DATA FOR PROCESSING:
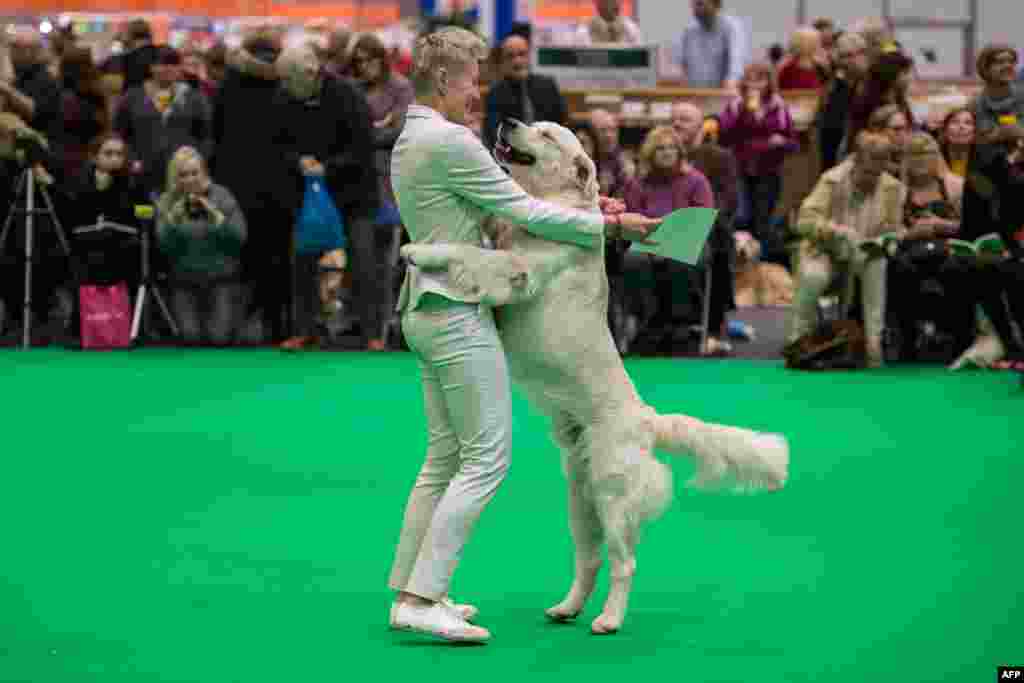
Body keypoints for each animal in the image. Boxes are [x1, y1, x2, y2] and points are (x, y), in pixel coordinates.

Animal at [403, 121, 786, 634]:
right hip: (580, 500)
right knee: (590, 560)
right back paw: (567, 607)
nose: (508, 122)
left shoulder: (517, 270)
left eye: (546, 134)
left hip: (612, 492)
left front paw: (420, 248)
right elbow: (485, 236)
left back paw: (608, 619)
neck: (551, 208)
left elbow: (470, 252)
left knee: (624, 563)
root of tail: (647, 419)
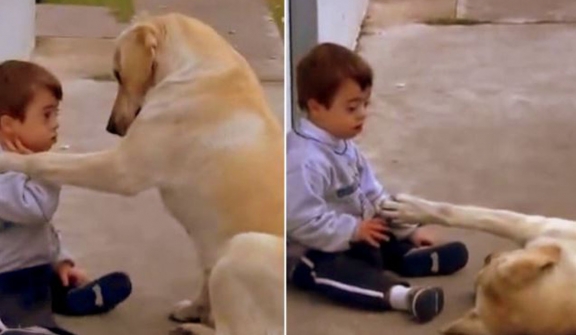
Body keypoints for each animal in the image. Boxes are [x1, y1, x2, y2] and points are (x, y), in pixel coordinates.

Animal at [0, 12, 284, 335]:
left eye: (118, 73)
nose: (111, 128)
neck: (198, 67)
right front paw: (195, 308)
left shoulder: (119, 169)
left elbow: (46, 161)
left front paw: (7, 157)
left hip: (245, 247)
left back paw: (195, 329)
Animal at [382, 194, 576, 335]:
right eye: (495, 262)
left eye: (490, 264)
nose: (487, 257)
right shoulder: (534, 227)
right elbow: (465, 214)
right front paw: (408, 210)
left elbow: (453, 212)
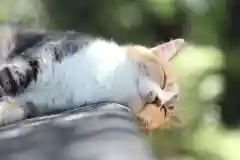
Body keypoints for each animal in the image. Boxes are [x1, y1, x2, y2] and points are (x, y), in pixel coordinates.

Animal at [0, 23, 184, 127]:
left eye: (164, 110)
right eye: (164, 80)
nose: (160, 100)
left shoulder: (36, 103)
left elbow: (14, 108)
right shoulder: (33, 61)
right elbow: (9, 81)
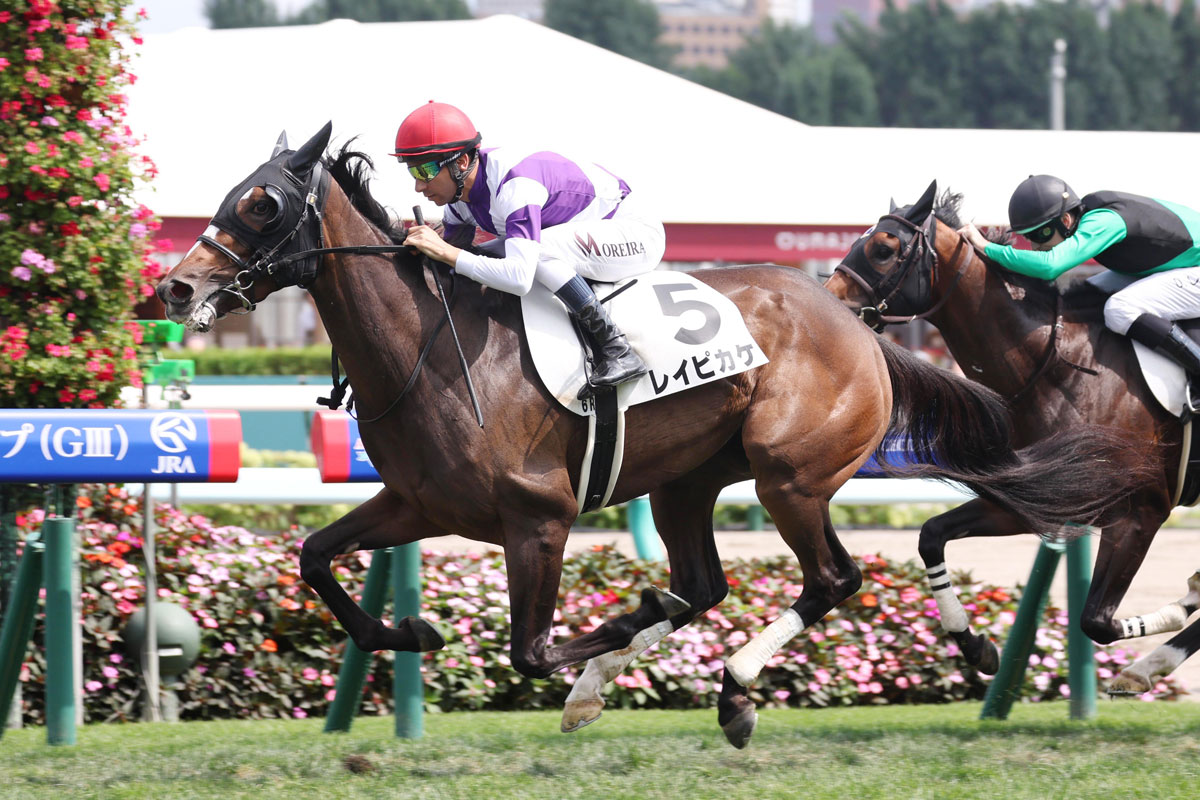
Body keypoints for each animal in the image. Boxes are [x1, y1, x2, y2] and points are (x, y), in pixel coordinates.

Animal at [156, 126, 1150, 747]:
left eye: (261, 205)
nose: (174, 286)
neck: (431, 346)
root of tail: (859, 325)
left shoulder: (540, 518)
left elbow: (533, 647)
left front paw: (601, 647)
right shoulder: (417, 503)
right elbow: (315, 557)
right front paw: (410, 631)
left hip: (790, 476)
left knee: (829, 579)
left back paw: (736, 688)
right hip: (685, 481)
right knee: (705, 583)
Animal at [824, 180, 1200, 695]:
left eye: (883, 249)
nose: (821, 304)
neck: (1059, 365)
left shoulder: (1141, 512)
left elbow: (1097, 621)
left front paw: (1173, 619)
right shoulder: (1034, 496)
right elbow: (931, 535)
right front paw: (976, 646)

TASK DETAILS: Could the entries above be copied out exactly, with no pictures included?

RESPONSE AREA:
Body keypoints for each animal in the image. Boxes are [x1, y1, x2, y2] and points are (x, y), in pixel coordinates.

Animal at [403, 121, 786, 634]:
right hip: (580, 500)
right knee: (590, 560)
right back paw: (567, 607)
nose: (508, 122)
left shoulder: (517, 270)
left eye: (546, 134)
left hip: (612, 492)
left front paw: (420, 248)
right elbow: (485, 236)
left back paw: (608, 619)
neck: (551, 208)
left elbow: (470, 252)
left knee: (624, 563)
root of tail: (647, 419)
Body keypoints for each animal in the image. Boxes are [x1, y1, x2, y2] and points are (x, y), in pixel coordinates.

Animal at [0, 12, 284, 335]:
left eye: (118, 73)
nose: (111, 128)
neck: (198, 67)
right front paw: (195, 308)
left shoulder: (119, 169)
left elbow: (46, 161)
left front paw: (7, 157)
left hip: (245, 247)
left back paw: (195, 329)
Animal at [382, 194, 576, 335]:
right eye: (495, 262)
left eye: (490, 264)
nose: (487, 257)
right shoulder: (534, 227)
right elbow: (465, 214)
right front paw: (408, 210)
left elbow: (453, 212)
Body keypoints for each animal in the image. Boxes are [x1, y1, x2, y2] and points are (x, y), in pixel coordinates.

Animal at [0, 23, 184, 127]:
left eye: (164, 110)
right eye: (164, 80)
nose: (160, 100)
left shoulder: (36, 103)
left elbow: (14, 108)
right shoulder: (33, 61)
right elbow: (9, 81)
Body keypoints for each animal in the image. Boxes are [x1, y1, x2, y2] and points are (x, y), in pixel coordinates.

Animal at [156, 126, 1150, 747]:
left eye: (261, 205)
nose: (174, 286)
neck: (431, 346)
root of tail: (859, 325)
left shoulder: (540, 518)
left elbow: (533, 647)
left front paw: (601, 647)
right shoulder: (417, 503)
right elbow: (315, 557)
right front paw: (410, 631)
left hip: (790, 476)
left knee: (829, 579)
left back paw: (736, 688)
right hip: (685, 481)
right knee: (705, 583)
Animal at [824, 180, 1200, 695]:
left eye: (883, 249)
nose: (821, 304)
neck: (1059, 365)
left shoulder: (1141, 512)
left elbow: (1097, 621)
left front paw: (1173, 619)
right shoulder: (1034, 496)
right elbow: (931, 535)
right front paw: (976, 646)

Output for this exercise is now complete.